Le Grand Paris Express, titanesque projet d’infrastructure, connaît de nouveaux retards. Alors que les premières lignes devaient entrer en service dès 2025, leur mise en circulation est repoussée, suscitant des critiques. Pourtant, Jean-François Monteils, président du directoire de la Société du Grand Paris (SGP), assure que l’objectif reste inchangé : livrer un réseau fiable et performant. «Nous avons la volonté farouche de tenir notre calendrier», affirme Jean-François Monteils dans un entretien accordé au Parisien, publié le 19 mars 2025.

Si les premiers essais de circulation sur la ligne 15 Sud ont débuté en septembre 2024, des ajustements techniques liés aux systèmes d’automatisation ont nécessité un réajustement du calendrier. Résultat, la mise en service de la ligne 15 Sud est repoussée à fin 2026, au lieu de fin 2025, tandis que les tronçons des lignes 16 et 17 sont désormais prévus pour mi-2027.

Un chantier sous pression et sous surveillance

Les principaux obstacles concernent la mise au point des systèmes de pilotage automatique, une technologie inédite permettant aux rames de circuler à 110 km/h sans conducteurC’est une première mondiale qui va démontrer le niveau de performance de l’ingénierie française» !” insiste Jean-François Monteils. Cette innovation impose une intégration parfaite entre les logiciels de commande et les infrastructures physiques. Par exemple, chaque porte palière doit être capable de détecter un dysfonctionnement et d’envoyer une instruction de correction instantanée.

Face aux critiques sur le manque de transparence, la SGP s’engage à publier un rapport bimensuel public pour informer le grand public sur l’évolution du chantier. Dès fin 2025, certaines gares de la ligne 15 Sud ouvriront même leurs portes au public. L’opérateur RATP Dev, chargé de l’exploitation des futures lignes, collabore étroitement avec la SGP pour anticiper la transition. «Nous avons décidé d’anticiper la prise en main des infrastructures», précise le dirigeant. Ainsi, les équipes de la RATP intégreront dès cette année les locaux de la SGP pour assurer un suivi technique en amont.

Développer une expertise

Concernant le matériel roulant, la commande passée auprès d’Alstom suit son cours. Les premiers trains de la ligne 18 arriveront dans les semaines à venir, et ceux de la ligne 15 Sud sont déjà en phase de tests. «Les trains sont produits, et certains ont même déjà circulé sur les voies du Grand Paris Express», assure Jean-François Monteils.
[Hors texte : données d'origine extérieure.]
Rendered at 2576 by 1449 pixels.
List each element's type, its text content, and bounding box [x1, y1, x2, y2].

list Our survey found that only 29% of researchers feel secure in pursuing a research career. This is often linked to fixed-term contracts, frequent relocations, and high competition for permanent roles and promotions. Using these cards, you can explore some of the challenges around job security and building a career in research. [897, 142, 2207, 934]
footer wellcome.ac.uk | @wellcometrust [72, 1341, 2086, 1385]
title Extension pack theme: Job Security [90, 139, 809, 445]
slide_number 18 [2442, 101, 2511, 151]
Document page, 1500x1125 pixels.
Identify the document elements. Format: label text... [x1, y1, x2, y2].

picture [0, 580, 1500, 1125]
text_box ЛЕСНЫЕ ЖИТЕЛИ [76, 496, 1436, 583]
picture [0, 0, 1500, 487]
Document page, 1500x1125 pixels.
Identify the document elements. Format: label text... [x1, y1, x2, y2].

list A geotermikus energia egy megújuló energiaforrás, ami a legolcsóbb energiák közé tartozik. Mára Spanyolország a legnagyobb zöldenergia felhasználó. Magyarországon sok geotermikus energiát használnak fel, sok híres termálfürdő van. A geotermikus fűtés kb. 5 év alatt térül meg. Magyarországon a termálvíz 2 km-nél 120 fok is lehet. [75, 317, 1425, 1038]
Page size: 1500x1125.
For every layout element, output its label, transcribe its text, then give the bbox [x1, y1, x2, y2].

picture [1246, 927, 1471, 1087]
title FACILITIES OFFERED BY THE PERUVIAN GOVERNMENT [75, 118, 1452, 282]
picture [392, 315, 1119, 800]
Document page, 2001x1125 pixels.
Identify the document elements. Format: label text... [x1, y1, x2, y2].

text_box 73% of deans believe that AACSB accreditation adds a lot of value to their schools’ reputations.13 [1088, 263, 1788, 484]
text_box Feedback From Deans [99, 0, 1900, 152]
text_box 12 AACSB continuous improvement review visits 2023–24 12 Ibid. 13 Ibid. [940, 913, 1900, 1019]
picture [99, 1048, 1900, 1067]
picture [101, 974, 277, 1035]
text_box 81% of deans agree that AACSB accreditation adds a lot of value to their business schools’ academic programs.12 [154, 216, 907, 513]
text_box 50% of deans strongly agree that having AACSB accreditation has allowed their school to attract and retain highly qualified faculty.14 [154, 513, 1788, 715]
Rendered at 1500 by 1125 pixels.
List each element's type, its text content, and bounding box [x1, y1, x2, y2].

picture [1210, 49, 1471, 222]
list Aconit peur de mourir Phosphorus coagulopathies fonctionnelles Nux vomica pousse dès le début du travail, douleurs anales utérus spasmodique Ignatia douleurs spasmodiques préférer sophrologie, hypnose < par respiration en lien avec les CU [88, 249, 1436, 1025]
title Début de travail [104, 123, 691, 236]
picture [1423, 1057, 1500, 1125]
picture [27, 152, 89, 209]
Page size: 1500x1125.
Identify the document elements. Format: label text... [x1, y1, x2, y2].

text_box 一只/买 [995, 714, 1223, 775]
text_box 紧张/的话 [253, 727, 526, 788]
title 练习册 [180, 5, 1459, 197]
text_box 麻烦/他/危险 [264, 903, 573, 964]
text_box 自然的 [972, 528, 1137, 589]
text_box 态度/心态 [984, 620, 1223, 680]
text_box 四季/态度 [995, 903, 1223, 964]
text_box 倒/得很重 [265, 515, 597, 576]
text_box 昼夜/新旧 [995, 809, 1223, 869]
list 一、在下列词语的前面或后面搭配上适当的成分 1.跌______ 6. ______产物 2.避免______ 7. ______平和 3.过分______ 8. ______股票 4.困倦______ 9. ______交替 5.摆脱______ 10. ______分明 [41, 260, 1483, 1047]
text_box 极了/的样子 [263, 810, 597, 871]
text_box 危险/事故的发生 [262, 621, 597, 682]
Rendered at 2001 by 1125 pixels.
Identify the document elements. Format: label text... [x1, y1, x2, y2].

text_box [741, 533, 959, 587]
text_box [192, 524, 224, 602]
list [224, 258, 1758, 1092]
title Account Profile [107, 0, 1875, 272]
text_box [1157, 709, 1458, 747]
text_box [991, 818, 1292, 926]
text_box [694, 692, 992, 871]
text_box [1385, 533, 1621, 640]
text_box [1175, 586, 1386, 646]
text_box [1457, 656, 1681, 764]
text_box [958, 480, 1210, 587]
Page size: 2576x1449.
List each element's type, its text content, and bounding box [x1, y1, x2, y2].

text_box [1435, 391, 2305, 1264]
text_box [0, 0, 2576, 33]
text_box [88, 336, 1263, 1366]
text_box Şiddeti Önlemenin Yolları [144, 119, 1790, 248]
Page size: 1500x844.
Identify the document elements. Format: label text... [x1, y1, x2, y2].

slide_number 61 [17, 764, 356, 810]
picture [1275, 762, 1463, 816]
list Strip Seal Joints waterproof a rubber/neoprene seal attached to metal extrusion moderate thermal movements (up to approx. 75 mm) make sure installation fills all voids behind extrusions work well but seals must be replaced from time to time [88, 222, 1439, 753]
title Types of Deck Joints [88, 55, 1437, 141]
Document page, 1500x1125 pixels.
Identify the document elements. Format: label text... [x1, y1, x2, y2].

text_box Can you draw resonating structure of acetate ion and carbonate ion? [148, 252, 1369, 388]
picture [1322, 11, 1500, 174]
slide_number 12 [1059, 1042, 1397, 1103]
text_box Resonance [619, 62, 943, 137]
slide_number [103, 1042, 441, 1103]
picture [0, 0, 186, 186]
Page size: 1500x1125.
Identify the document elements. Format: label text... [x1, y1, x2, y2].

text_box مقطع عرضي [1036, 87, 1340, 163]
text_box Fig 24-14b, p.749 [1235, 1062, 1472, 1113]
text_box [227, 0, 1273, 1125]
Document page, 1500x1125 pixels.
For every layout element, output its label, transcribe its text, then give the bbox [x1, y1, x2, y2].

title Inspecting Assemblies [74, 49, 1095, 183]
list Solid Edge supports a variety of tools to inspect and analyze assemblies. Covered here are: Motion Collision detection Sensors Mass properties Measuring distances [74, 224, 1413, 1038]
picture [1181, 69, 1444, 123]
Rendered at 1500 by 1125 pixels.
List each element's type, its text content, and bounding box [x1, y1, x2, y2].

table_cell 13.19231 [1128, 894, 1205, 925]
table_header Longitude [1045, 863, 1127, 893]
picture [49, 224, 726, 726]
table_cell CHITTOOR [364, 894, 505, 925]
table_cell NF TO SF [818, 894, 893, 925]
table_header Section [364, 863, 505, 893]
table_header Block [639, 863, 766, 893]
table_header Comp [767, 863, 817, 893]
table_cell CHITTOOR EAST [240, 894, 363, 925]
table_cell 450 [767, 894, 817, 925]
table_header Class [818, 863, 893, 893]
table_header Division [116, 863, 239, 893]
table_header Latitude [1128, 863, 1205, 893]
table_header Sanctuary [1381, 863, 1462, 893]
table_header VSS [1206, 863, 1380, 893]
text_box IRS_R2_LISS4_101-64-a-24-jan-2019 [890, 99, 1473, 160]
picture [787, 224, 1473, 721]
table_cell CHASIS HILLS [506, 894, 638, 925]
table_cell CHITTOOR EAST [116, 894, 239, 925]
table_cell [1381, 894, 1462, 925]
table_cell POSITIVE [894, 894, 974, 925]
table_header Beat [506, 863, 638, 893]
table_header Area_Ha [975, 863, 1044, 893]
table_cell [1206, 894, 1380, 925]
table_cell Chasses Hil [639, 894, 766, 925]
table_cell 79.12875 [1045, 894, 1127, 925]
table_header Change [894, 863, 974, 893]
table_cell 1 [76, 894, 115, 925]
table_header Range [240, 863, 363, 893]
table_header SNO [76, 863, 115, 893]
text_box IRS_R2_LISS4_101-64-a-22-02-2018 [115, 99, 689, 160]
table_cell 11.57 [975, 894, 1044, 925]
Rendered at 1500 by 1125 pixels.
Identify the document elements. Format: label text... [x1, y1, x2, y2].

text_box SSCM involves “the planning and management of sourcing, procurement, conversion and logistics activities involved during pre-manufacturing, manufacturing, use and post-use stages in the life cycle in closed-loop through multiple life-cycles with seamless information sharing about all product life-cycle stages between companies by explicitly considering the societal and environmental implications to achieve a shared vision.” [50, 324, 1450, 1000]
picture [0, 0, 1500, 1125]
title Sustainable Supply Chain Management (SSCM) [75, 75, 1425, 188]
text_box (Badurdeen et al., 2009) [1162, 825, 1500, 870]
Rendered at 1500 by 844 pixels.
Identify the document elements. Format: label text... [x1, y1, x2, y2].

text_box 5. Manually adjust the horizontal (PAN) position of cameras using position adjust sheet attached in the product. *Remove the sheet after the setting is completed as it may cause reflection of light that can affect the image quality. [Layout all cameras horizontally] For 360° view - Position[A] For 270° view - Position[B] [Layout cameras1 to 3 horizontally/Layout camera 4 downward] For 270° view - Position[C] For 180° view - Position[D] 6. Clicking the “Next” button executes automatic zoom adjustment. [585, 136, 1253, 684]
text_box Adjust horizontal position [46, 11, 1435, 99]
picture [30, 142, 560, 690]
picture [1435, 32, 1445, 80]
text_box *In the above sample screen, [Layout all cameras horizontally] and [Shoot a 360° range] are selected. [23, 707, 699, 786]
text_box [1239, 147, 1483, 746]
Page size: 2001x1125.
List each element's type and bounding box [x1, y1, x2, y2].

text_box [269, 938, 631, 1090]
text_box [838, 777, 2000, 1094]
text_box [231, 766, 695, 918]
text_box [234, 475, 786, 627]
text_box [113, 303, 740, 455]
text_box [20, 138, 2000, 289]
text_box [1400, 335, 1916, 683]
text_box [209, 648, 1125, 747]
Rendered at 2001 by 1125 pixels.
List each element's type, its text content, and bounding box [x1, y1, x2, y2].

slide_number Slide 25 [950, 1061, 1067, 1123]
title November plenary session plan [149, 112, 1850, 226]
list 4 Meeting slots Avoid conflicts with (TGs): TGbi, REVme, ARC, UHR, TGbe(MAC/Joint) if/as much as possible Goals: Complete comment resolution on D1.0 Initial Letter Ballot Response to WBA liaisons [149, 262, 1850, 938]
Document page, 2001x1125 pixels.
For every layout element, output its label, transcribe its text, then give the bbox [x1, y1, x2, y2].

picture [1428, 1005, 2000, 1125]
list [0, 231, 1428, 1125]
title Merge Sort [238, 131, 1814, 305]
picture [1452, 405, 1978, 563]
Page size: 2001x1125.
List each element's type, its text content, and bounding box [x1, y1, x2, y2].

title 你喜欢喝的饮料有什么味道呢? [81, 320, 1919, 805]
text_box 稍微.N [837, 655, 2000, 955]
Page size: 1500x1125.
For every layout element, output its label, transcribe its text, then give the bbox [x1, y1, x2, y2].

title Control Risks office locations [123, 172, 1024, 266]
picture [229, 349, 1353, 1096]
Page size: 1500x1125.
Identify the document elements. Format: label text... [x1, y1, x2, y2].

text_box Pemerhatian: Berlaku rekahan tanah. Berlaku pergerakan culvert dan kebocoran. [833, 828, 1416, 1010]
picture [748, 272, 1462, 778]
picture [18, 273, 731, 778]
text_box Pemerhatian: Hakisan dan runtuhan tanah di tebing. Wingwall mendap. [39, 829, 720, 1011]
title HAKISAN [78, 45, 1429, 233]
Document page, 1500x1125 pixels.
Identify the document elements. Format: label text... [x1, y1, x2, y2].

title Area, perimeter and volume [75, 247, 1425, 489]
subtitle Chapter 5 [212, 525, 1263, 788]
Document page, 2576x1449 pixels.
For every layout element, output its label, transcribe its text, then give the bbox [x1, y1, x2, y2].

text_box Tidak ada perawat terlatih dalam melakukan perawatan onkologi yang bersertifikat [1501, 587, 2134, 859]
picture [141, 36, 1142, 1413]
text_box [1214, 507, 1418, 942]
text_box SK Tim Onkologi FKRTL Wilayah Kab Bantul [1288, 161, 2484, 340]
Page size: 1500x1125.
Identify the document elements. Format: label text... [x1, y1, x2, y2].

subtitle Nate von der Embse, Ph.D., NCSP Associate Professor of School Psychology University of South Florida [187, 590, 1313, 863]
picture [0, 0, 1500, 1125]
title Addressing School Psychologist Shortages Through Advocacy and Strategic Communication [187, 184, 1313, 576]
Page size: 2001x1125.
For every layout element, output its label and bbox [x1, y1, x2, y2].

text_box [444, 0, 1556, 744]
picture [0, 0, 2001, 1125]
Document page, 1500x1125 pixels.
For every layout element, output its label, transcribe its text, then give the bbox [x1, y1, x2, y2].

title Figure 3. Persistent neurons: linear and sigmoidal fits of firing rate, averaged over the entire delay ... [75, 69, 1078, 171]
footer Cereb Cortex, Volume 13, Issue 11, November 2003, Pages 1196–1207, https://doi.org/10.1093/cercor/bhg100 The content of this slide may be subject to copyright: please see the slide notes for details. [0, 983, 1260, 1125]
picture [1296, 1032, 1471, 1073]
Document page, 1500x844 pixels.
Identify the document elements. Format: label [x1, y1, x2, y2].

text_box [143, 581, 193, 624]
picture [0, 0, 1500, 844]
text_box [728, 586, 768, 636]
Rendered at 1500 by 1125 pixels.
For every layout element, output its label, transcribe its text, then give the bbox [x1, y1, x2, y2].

Par ailleurs, la SGP ne se limite pas au Grand Paris Express. L’expérience acquise sera mise à profit dans d’autres projets, notamment les services express régionaux métropolitains (SERM). Actuellement, 3 à 4 % des effectifs de la SGP travaillent déjà sur ces nouvelles initiatives. «Si nous attendons la fin du Grand Paris Express pour lancer d’autres projets, nous perdrons une expertise précieuse», prévient Jean-François Monteils.